Pakistani poet and writer Fatima Bhutto on her surname, dynastic politics and ‘Diet Pepsi dictatorships’
HONG KONG: “If a Bhutto must run Pakistan, why not Fatima?” That’s the rhetorical question Jemima Goldsmith-Khan raised in an article in The Daily Telegraph after Benazir Bhutto’s 19-year-old son Bilawal was elected to head the Pakistan People’s Party following his mother’s assassination.
The “Fatima” that Jemima was endorsing is, of course, Fatima Bhutto — Benazir’s 25-year-old niece, Zulfiqar Ali Bhutt’s grand-daughter and daughter of Murtaza Bhutto.
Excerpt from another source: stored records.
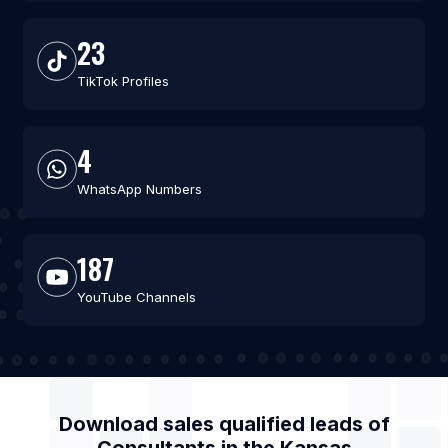
23
TikTok Profiles
4
WhatsApp Numbers
187
YouTube Channels
Download sales qualified leads of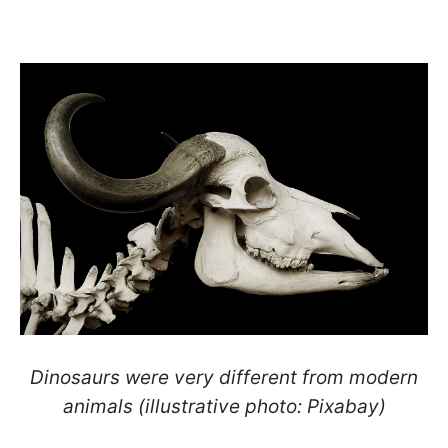
Dinosaurs were very different from modern
animals (illustrative photo: Pixabay)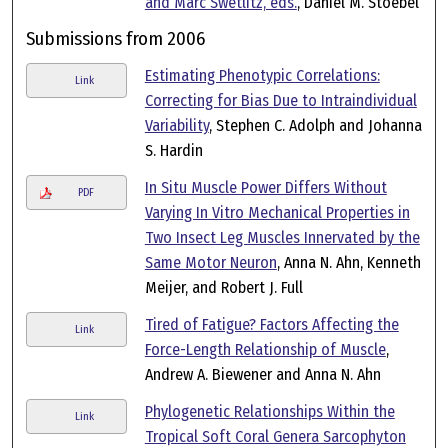
and Marc Swetlitz, eds.
, Daniel M. Stoebel
Submissions from 2006
Estimating Phenotypic Correlations:
Link
Correcting for Bias Due to Intraindividual
Variability
, Stephen C. Adolph and Johanna
S. Hardin
In Situ Muscle Power Differs Without
PDF
Varying In Vitro Mechanical Properties in
Two Insect Leg Muscles Innervated by the
Same Motor Neuron
, Anna N. Ahn, Kenneth
Meijer, and Robert J. Full
Tired of Fatigue? Factors Affecting the
Link
Force-Length Relationship of Muscle
,
Andrew A. Biewener and Anna N. Ahn
Phylogenetic Relationships Within the
Link
Tropical Soft Coral Genera Sarcophyton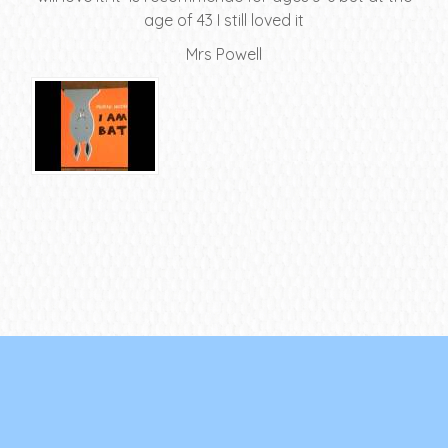
age of 43 I still loved it
Mrs Powell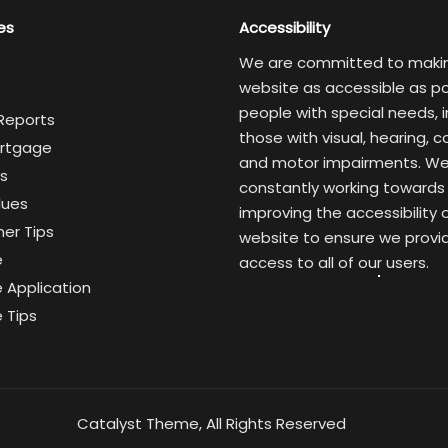
es
Accessibility
We are committed to maki
website as accessible as po
people with special needs, i
 Reports
those with visual, hearing, c
rtgage
and motor impairments. We
s
constantly working towards
lues
improving the accessibility 
er Tips
website to ensure we provi
e
access to all of our users.
 Application
 Tips
Catalyst Theme, All Rights Reserved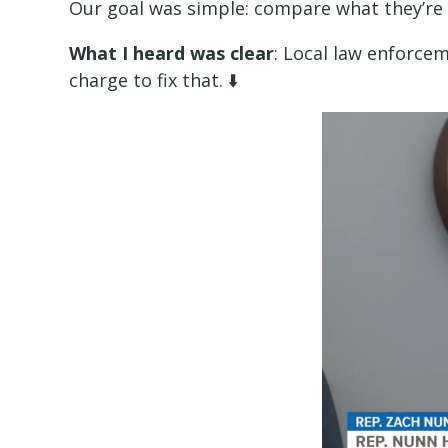
Our goal was simple: compare what they’re 
What I heard was clear
: Local law enforcem
charge to fix that. ⬇️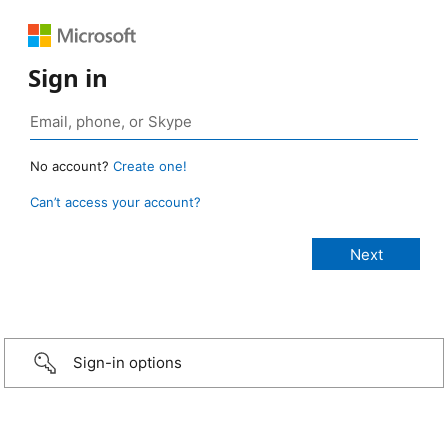
Sign in
No account?
Create one!
Can’t access your account?
Sign-in options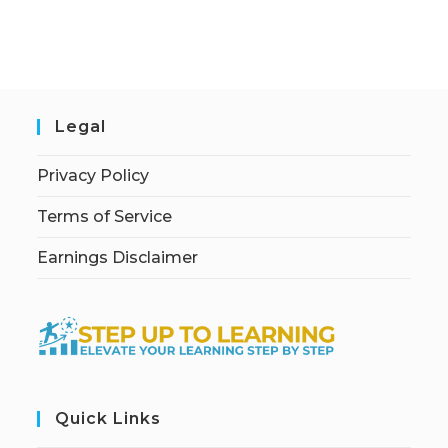
Legal
Privacy Policy
Terms of Service
Earnings Disclaimer
Quick Links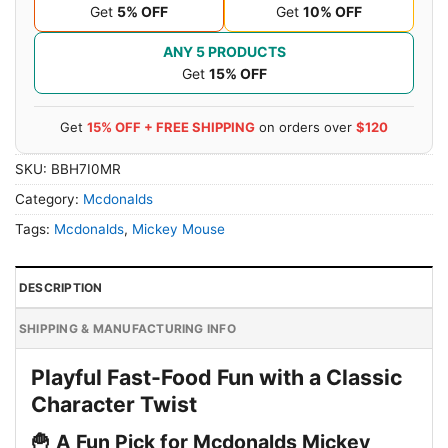
Get
5% OFF
Get
10% OFF
ANY 5 PRODUCTS
Get
15% OFF
Get
15% OFF + FREE SHIPPING
on orders over
$120
SKU:
BBH7I0MR
Category:
Mcdonalds
Tags:
Mcdonalds
,
Mickey Mouse
DESCRIPTION
SHIPPING & MANUFACTURING INFO
Playful Fast-Food Fun with a Classic
Character Twist
🍟 A Fun Pick for Mcdonalds Mickey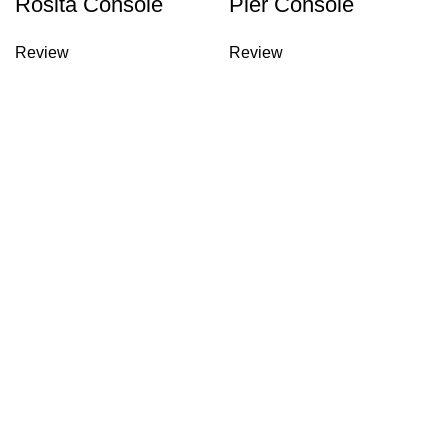
Rosita Console
Pier Console
Review
Review
Yeniceköy Mh. Mobilya Cd.
Dışbudak Mob. Apt. No: 15/12 İnegöl / BURSA
0224 711 31 69
0224 715 51 13
info@lidyamobilya.com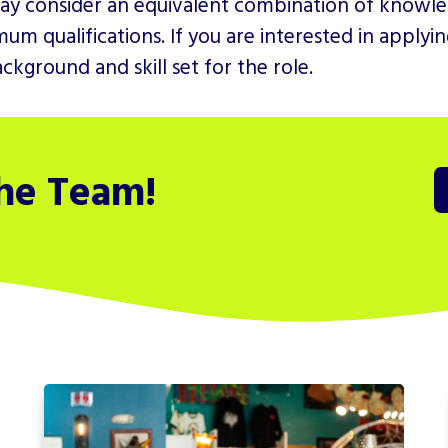
ay consider an equivalent combination of knowled
um qualifications. If you are interested in apply
kground and skill set for the role.
the Team!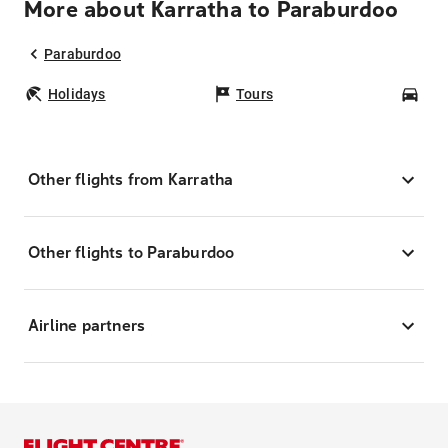
More about Karratha to Paraburdoo
Paraburdoo
Holidays
Tours
Car
Other flights from Karratha
Other flights to Paraburdoo
Airline partners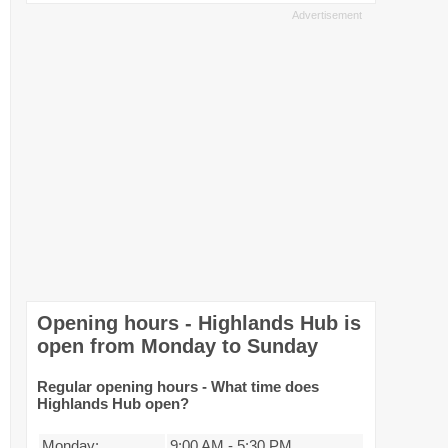
Opening hours - Highlands Hub is
open from Monday to Sunday
Regular opening hours - What time does
Highlands Hub open?
Monday:
9:00 AM
-
5:30 PM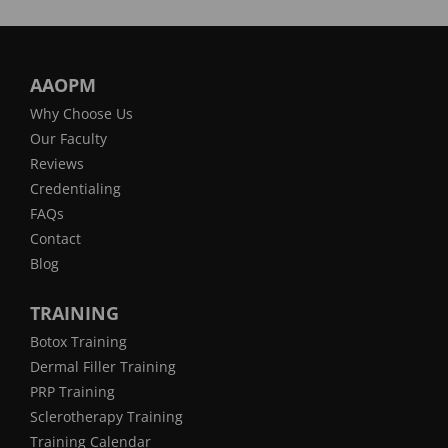
AAOPM
Why Choose Us
Our Faculty
Reviews
Credentialing
FAQs
Contact
Blog
TRAINING
Botox Training
Dermal Filler Training
PRP Training
Sclerotherapy Training
Training Calendar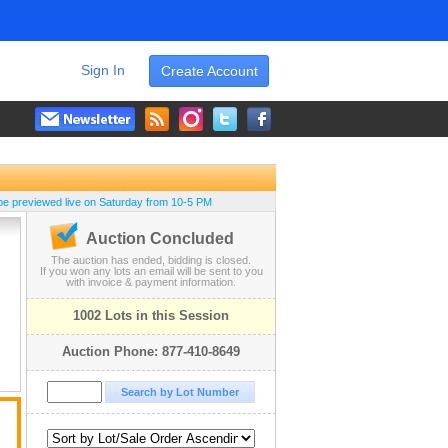
Sign In
Create Account
be previewed live on Saturday from 10-5 PM
Auction Concluded
The auction has ended, bidding is closed.
If you won any lots an email will be sent to you
with invoice & payment information.
1002 Lots in this Session
Auction Phone: 877-410-8649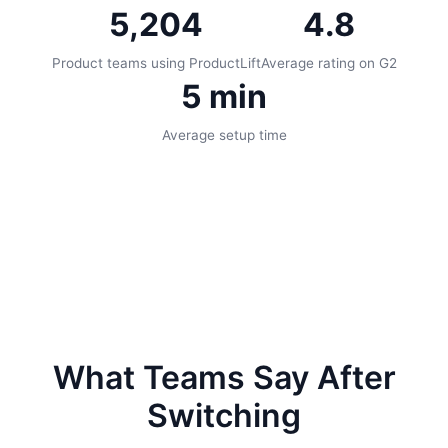
5,204
4.8
Product teams using ProductLift
Average rating on G2
5 min
Average setup time
What Teams Say After
Switching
But for someone with arguably the most exalted surname in Pakistani politics, Fatima is very sure she doesn’t want political leadership thrust upon her. “I don’t believe in birthright politics,” asserts the articulate poet and journalist, during an interaction in Hong Kong.
“Sure, I was born into a dynasty, and I can’t move out of it. I can’t, for instance, pack my dynasty bags and move into a non-dynasty hotel… But in my writing, I’ve always made clear that I think dynastic politics is incredibly medieval, very unsophisticated and unproductive as a form of rule. It doesn’t enhance democracy, it doesn’t empower the people, and it’s really awful!”
Fatima acknowledges that a lot has been made of her surname. “It’s a name I was born with, but it’s not who I am,” she emphasises. And when she writes on politics and the “feudal” ways of Pakistani governments, “I don’t speak for my family, a political party — or anything other than myself. I write to express solidarity and comradeship with the voiceless people in Pakistan.”
There are many things that the Pakistani political establishment would like the people to forget, says Fatima. “For instance, that Pervez Musharraf has manipulated the situation in Pakistan to become the ‘Diet Pepsi of dictators’ — same taste, but with half the calories.”
She is equally scathing in her criticism of the PPP and Nawaz Sharif’s Pakistan Muslim League. “The new government is no better than Musharraf’s… They too were corrupt (during their earlier terms), they too abused human rights, and they had diplomatic ties with the Taliban government in Afghanistan,” she recalls.
In times like these, the role of writers and journalists is to “document and remember and remind people of the things that must never be forgotten,” says Fatima.